DEPOK – Profesionalisme menjadi modal penting bagi setiap individu maupun organisasi dalam menghadapi dinamika dunia kerja yang semakin kompleks. Namun, profesionalisme tidak hanya ditentukan oleh kemampuan teknis atau kompetensi semata, melainkan juga oleh karakter yang kuat.

Hal itu disampaikan Penasehat Dharma Wanita Persatuan (DWP) Badan Riset dan Inovasi Nasional (BRIN), Retna Widayati, saat memberikan materi pengembangan sumber daya manusia (SDM) kepada seluruh karyawan PT Indo Jalin Survey di Sawangan, Kota Depok, Kamis (18/6/2026).

Kegiatan yang berlangsung pukul 14.00 hingga 16.00 WIB tersebut digelar sebagai bagian dari upaya perusahaan dalam meningkatkan kualitas SDM sekaligus membangun motivasi kerja di lingkungan organisasi.

Dalam pemaparannya, Retna yang memiliki pengalaman panjang di berbagai perusahaan multinasional menjelaskan bahwa profesionalisme lahir dari perpaduan antara kompetensi dan karakter.

Ia mengibaratkan profesionalisme dengan sebuah rumus sederhana, yakni kompetensi dikalikan karakter.

“Profesionalisme adalah kompetensi dikali karakter, bukan ditambah. Karena jika salah satu variabel bernilai nol, maka hasil akhirnya juga nol,” ujar Retna.

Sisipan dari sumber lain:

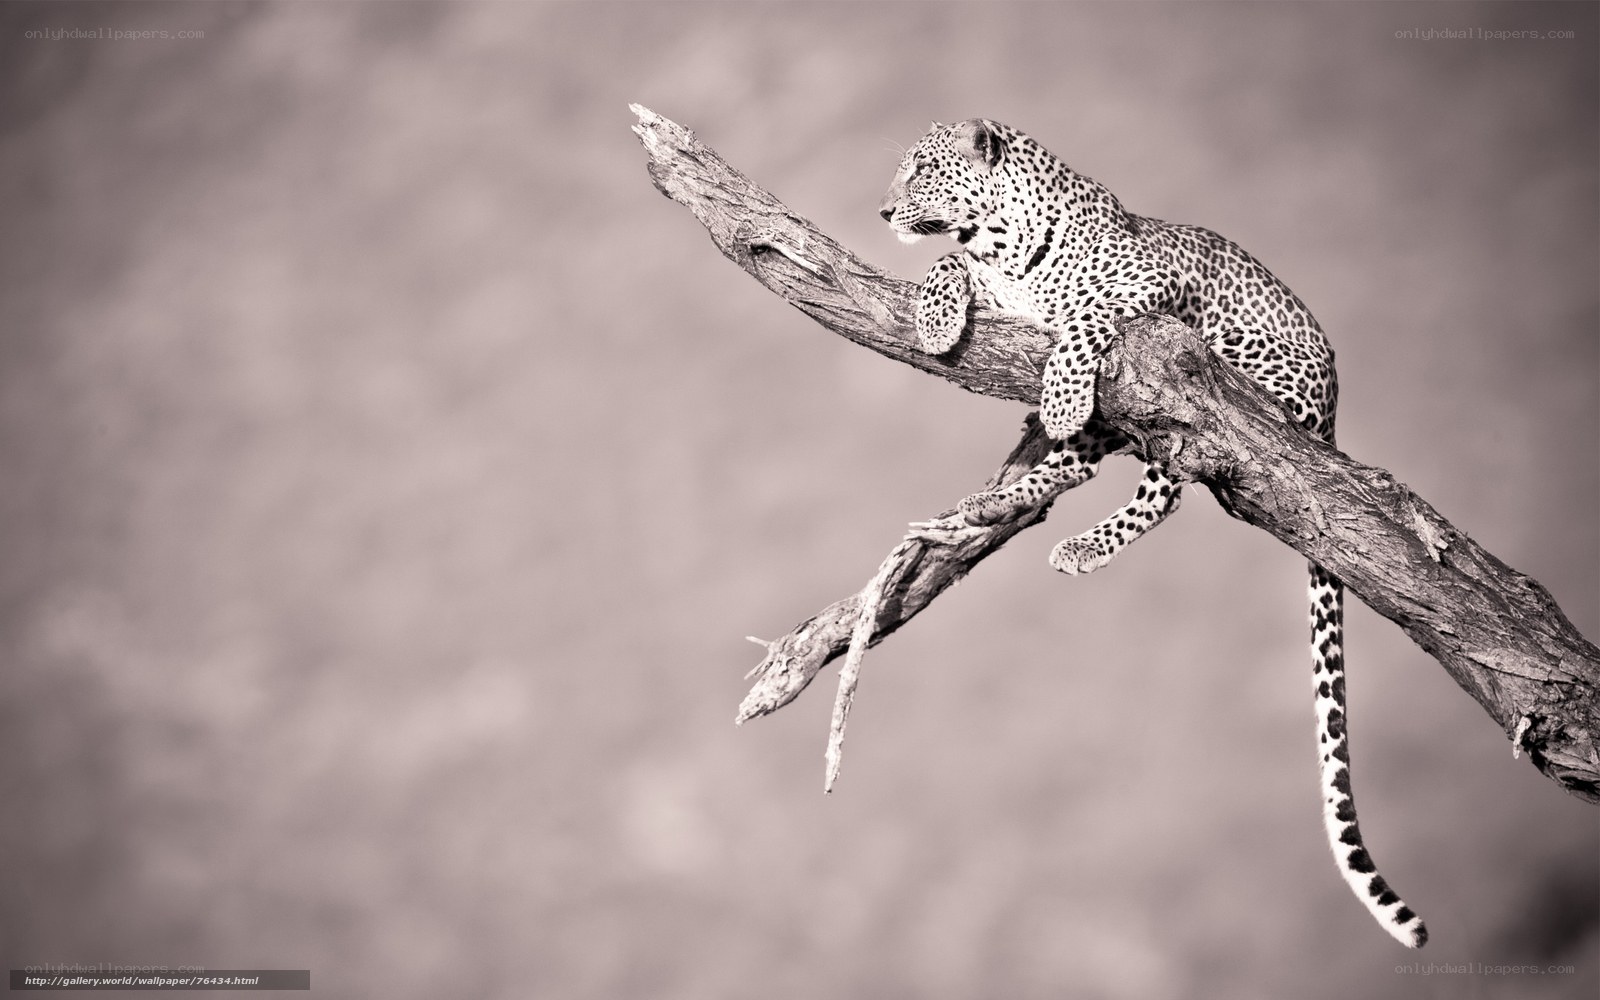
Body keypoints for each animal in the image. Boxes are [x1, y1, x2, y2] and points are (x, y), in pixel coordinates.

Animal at [878, 118, 1427, 949]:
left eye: (923, 170)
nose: (882, 211)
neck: (1000, 243)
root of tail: (1333, 411)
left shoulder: (1143, 288)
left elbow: (1081, 318)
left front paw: (1060, 391)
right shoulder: (992, 280)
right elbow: (948, 263)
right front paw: (939, 320)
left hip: (1213, 374)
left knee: (1167, 481)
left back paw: (1071, 524)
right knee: (1086, 469)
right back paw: (988, 506)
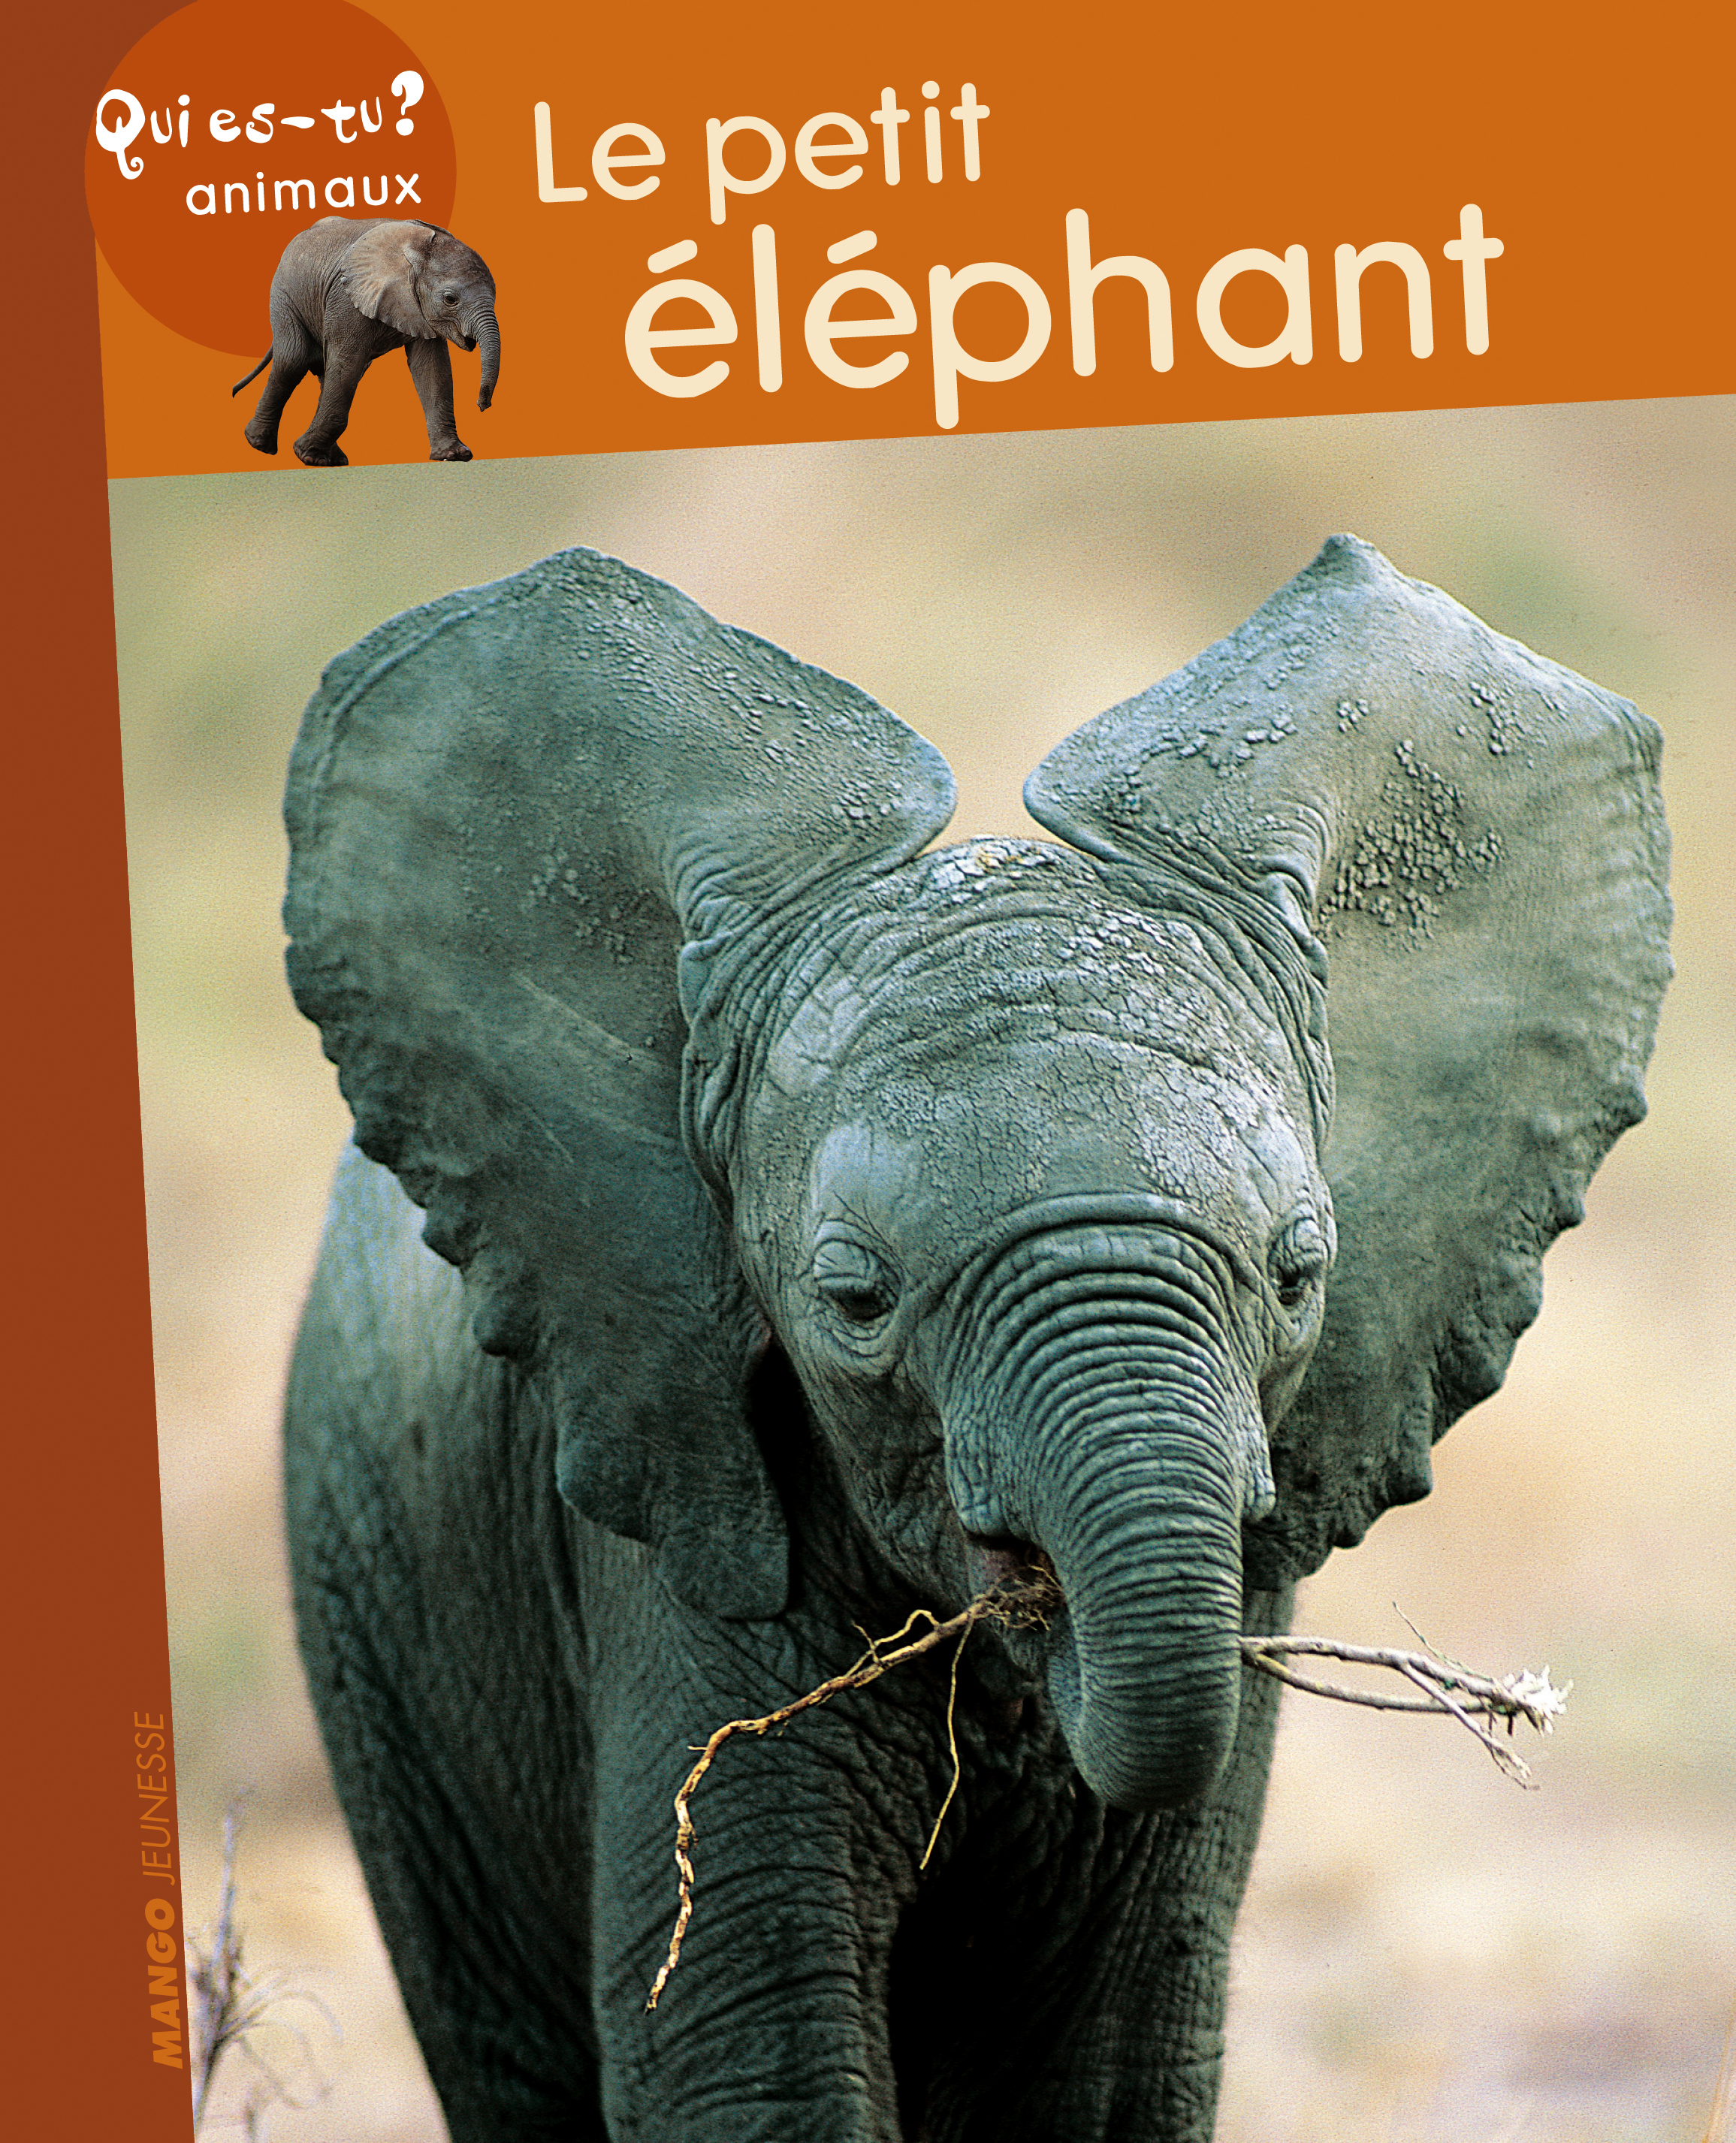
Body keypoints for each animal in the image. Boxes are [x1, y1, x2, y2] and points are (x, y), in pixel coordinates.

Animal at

Menurutnya, kompetensi mencakup berbagai aspek, mulai dari pengetahuan, keterampilan, kemampuan teknis, standar kerja, komitmen, integritas, hingga pencapaian indikator kinerja atau Key Performance Indicator (KPI). Namun, kompetensi yang tinggi tidak akan menghasilkan profesionalisme apabila tidak dibarengi karakter yang baik.

Sebaliknya, karakter yang kuat juga harus didukung kemampuan yang memadai agar seseorang mampu memberikan kontribusi nyata bagi organisasi.

Retna menegaskan bahwa karakter seperti kejujuran, tanggung jawab, disiplin, konsistensi, dan etika kerja menjadi fondasi penting dalam membangun kepercayaan. Menurutnya, kepercayaan merupakan aset yang sangat berharga dalam lingkungan kerja.

“Profesionalisme akan melahirkan trust atau kepercayaan. Ketika kepercayaan terbentuk, kolaborasi menjadi lebih mudah dilakukan. Dari kolaborasi yang baik, organisasi dapat tumbuh dan berkembang,” katanya.

Ia juga mengajak seluruh peserta untuk terus meningkatkan kapasitas diri, baik melalui pengembangan kompetensi maupun penguatan karakter. Keduanya harus berjalan seimbang agar mampu menghasilkan kinerja yang optimal dan berkelanjutan.

Melalui kegiatan ini, PT Indo Jalin Survey berharap seluruh karyawan dapat semakin memahami pentingnya profesionalisme sebagai budaya kerja. Perusahaan meyakini bahwa SDM yang kompeten dan berkarakter akan menjadi faktor utama dalam meningkatkan kualitas layanan serta mendukung pertumbuhan perusahaan di masa mendatang.